Reproduce, word for word, the stretch of the listing below from its first line through the line containing "elcentral är gammal", including both of those lines.

::::

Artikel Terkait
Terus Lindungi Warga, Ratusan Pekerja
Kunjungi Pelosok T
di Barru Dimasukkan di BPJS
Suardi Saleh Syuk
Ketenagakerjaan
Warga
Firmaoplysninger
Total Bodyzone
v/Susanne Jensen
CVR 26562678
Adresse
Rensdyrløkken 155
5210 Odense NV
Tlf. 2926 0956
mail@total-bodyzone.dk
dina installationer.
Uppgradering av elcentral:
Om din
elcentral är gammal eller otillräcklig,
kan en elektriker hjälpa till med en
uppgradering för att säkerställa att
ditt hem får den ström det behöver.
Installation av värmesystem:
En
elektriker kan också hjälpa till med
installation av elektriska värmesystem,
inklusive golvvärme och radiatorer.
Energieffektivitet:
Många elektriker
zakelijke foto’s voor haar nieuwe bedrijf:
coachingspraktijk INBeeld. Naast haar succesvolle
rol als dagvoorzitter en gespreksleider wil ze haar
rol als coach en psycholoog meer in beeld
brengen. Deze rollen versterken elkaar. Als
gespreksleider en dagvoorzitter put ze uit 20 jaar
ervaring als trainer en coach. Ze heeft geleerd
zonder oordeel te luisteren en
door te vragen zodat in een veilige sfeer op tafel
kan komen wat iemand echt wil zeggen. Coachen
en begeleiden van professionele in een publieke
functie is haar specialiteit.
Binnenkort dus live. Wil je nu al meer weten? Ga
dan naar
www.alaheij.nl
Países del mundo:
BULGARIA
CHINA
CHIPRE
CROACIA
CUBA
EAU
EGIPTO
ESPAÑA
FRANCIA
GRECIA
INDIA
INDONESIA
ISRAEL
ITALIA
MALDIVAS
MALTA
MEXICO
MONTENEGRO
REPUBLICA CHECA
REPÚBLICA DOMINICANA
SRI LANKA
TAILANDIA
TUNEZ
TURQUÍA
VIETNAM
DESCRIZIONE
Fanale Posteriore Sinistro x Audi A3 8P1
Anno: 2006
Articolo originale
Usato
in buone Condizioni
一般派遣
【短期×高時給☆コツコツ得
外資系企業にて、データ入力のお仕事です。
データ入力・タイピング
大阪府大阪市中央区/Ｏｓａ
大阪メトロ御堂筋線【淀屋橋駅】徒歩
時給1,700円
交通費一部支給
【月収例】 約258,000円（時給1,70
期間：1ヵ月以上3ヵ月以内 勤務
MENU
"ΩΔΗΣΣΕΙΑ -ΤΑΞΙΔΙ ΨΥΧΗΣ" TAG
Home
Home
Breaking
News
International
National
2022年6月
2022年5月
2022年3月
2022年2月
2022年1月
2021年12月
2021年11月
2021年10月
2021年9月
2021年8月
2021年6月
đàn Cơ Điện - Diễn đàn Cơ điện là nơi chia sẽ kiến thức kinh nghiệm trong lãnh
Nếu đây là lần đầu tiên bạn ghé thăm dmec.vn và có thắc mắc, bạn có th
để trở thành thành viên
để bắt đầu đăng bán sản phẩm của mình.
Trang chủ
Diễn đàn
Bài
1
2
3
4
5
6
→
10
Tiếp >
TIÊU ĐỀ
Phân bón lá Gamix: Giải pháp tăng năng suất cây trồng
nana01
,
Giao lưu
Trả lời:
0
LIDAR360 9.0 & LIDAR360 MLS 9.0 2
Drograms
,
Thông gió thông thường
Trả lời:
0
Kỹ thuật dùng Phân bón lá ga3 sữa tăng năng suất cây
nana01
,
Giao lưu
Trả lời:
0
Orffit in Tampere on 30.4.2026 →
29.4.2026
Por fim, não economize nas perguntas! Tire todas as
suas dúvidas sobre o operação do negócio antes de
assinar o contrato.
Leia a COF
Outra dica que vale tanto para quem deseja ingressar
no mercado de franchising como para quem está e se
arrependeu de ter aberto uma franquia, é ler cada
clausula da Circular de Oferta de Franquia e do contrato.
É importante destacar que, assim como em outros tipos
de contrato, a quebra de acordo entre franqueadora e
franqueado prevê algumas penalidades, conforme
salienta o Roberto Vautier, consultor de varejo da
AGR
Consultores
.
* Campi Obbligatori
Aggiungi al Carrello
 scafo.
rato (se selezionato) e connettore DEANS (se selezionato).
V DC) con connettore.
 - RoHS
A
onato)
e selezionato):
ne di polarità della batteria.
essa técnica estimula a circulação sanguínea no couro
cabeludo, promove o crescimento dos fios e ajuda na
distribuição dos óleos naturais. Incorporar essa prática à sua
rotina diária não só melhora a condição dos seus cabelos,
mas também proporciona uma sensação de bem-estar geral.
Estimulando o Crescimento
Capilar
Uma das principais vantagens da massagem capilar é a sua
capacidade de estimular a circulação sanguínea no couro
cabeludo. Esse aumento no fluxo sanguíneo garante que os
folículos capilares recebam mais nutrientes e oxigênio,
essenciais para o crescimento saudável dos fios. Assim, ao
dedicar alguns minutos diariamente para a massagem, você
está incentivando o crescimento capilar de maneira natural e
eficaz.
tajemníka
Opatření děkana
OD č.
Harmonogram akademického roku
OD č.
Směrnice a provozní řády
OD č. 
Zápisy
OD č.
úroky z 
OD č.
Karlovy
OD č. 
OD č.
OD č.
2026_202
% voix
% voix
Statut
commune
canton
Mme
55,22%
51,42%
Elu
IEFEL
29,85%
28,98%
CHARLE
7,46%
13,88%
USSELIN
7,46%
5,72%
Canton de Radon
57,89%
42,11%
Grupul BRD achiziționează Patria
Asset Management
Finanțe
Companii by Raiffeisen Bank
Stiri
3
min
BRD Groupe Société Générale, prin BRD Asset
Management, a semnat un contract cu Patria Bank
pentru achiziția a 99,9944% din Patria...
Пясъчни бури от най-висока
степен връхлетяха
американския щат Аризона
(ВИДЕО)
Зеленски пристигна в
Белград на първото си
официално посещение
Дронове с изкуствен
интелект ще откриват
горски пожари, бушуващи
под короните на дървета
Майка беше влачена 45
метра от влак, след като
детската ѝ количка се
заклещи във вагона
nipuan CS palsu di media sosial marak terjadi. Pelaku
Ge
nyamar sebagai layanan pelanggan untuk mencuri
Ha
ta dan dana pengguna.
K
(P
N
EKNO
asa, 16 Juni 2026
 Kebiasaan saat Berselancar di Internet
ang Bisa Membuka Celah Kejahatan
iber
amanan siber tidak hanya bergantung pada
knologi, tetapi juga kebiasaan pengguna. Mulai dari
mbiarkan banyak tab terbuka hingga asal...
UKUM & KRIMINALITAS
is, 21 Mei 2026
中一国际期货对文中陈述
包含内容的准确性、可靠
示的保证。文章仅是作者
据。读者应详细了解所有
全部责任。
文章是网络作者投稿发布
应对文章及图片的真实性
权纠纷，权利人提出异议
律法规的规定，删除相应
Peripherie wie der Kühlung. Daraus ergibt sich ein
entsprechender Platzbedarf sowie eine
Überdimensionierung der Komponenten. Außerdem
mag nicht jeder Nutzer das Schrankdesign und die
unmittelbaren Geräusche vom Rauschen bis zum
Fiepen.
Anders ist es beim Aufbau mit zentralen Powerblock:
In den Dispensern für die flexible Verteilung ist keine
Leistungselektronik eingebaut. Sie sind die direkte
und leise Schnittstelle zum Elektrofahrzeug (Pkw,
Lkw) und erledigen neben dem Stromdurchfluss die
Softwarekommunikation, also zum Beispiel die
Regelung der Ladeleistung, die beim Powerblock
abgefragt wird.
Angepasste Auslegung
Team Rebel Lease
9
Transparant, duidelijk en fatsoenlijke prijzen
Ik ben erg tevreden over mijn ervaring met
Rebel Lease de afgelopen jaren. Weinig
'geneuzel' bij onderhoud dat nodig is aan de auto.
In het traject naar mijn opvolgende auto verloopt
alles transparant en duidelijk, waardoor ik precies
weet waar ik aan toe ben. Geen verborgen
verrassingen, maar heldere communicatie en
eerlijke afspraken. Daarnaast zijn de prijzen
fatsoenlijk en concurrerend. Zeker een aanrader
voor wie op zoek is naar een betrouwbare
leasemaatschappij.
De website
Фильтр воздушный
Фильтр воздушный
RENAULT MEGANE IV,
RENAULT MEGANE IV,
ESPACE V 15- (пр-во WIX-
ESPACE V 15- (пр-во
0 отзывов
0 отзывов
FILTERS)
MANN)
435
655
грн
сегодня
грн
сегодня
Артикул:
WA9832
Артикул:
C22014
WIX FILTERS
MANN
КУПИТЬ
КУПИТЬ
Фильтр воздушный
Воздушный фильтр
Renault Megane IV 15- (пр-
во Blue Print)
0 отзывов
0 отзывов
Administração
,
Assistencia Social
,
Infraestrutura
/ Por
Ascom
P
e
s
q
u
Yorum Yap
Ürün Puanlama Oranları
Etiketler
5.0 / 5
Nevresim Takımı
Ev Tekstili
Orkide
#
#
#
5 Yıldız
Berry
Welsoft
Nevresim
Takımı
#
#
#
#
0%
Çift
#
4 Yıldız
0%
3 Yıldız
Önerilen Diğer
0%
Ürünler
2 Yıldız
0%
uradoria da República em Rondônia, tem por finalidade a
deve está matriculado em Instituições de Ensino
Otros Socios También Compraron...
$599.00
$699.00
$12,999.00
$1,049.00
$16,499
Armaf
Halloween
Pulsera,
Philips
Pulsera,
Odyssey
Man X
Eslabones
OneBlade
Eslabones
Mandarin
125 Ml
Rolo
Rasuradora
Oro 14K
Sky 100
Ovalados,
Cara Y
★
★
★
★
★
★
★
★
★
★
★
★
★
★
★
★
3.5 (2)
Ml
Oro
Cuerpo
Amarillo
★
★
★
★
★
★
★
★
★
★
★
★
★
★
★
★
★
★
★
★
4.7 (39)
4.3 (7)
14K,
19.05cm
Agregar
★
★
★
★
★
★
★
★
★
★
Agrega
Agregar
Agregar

::::

## Solved exercise
Artikel Terkait
Terus Lindungi Warga, Ratusan Pekerja
Kunjungi Pelosok T
di Barru Dimasukkan di BPJS
Suardi Saleh Syuk
Ketenagakerjaan
Warga
Firmaoplysninger
Total Bodyzone
v/Susanne Jensen
CVR 26562678
Adresse
Rensdyrløkken 155
5210 Odense NV
Tlf. 2926 0956
mail@total-bodyzone.dk
dina installationer.
Uppgradering av elcentral:
Om din
elcentral är gammal eller otillräcklig,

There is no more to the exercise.